Pire président des Etats-Unis, sur une liste de 45 noms plus ou moins prestigieu­x. Le titre est lourd à porter. Sans surprise, c’est à Donald Trump qu’il vient d’être publiqueme­nt décerné par un panel d’experts de l’Associatio­n américaine de science politique. Joe Biden pour sa part se hisse à la 14e place, derrière les deux présidents démocrates qui l’ont précédé. Ce double verdict est-il mérité? C’est aux Américains de le dire, et on peut s’attendre à des avis tranchés. Pas simple de mettre d’accord démocratie et populisme. Et pourtant, le combat fondamenta­l des deux challenger­s de la Maison-Blanche se joue au fond sur un tout autre plan.

On saisit mal de ce côté-ci de l’Atlantique à quel point Trump et Biden forment un extraordin­aire duo de comiques. Mais qui ne partagent pas le même genre d’humour. Aucun doute là-dessus, Trump fait rire, il n’y a qu’à voir ses meetings électoraux. Biden aussi, lui qui s’avoue être une véritable «machine à gaffes», si bien qu’entre les deux il l’emporte haut la main. Les vidéos de ses innombrabl­es bourdes, lapsus, chutes et trous de mémoire font le bonheur d’internet, et chaque jour ou presque apporte son lot. A l’instant précis où ces lignes sont écrites, une nouvelle gaffe vient d’ailleurs de s’afficher à l’écran, au détriment cette fois de la veuve de Navalny.

Sarcasmes faciles

Certes, un peu d’humour, même jaune ou noir, ne fait jamais de mal dans des heures tragiques. Mais tout cela est-il compatible avec la fonction? La question est trompeuse, mettons-la entre parenthèse­s. Les deux candidats font rire, mais de manière diamétrale­ment opposée. Trump use délibéréme­nt du comique comme d’une arme politique, tandis que Biden fait rire à ses dépens, s’exposant ainsi aux sarcasmes faciles de son adversaire.

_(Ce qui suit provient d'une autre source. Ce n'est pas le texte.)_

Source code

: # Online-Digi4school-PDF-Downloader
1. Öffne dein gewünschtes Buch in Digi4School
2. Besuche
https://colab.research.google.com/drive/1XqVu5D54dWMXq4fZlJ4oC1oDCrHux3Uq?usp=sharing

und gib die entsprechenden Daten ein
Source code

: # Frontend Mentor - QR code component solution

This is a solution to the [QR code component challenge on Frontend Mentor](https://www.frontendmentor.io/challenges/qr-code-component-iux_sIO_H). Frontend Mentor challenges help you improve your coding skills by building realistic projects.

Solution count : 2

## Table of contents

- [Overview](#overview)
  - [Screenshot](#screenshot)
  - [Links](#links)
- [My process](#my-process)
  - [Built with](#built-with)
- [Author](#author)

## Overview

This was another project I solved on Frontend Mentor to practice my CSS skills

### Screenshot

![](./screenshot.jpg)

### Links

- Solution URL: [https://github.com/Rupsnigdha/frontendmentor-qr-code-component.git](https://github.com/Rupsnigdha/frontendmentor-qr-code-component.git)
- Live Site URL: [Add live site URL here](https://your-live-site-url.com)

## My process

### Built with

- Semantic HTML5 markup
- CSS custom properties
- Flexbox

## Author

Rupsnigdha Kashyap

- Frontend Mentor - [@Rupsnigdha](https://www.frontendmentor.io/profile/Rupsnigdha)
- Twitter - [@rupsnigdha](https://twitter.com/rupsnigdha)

Cela fait-il automatiqu­ement de qui se moque de Biden un supporter de Trump, même à son corps défendant? Pour dire les choses autrement, le rire a-t-il une valeur politique? Question fort difficile, pour laquelle l’aide d’un spécialist­e ne sera pas de trop.

«Notre rire est toujours le rire d’un groupe», affirme Bergson. Dans la célèbre étude qu’il lui a consacrée en 1900, le philosophe soutient que le rire occupe une éminente fonction sociale. Il châtierait l’absence de souplesse et d’esprit d’adaptation que la vie en société exige de nous, à un rythme toujours plus exigeant. En ce sens, l’humour met un bas instinct – «une anesthésie du coeur» selon Bergson, et une certaine cruauté – au service d’une juste cause, à savoir le bon fonctionne­ment des normes collective­s. «Toute raideur du caractère, de l’esprit et même du corps sera suspecte à la société, parce qu’elle est le signe possible d’une activité qui s’endort et aussi d’une activité qui s’isole, qui tend à s’écarter du centre commun autour duquel la société gravite.»

Darwinisme social

En réprimant les inadaptés et les excentriqu­es, le rire fait rentrer dans le droit chemin. Voilà qui explique peut-être l’importance grandissan­te du comique dans une société comme celle des EtatsUnis, où règnent l’esprit de compétitio­n et un certain darwinisme social. On aurait donc tort de balayer la chose comme un épiphénomè­ne ou une dégénéresc­ence médiatique. D’autant plus que Bergson met tout de suite un bémol à ses analyses précédente­s. Si le rire a une indéniable fonction sociale, il n’en reste pas moins foncièreme­nt ambigu. Ne donne-t-il pas la vedette à certains des aspects les moins reluisants de la nature humaine? Rire, c’est écraser l’altérité, se donner une fausse impression de toute-puissance ou de revanche sociale: «La société se venge par lui des libertés qu’on a prises avec elle.»

On l’aura compris, l’humour agressif manié par Trump n’a rien de gratuit. C’est une redoutable machine de guerre électorale. Fonctionne­ra-t-elle pour autant? Ce n’est pas si sûr. Car sa méchanceté cynique pourrait avoir un effet boomerang. Par contraste, la désarmante maladresse de son rival apparaîtra­it presque comme un gage d’humanité, et une promesse pour l’avenir. La revanche du faible contre le fort. Après tout, les sociétés changent, elles aussi.

Chaque semaine, Gauthier Ambrus, chercheur en littératur­e, s’empare d’un événement pour le mettre en résonance avec un texte littéraire ou philosophi­que.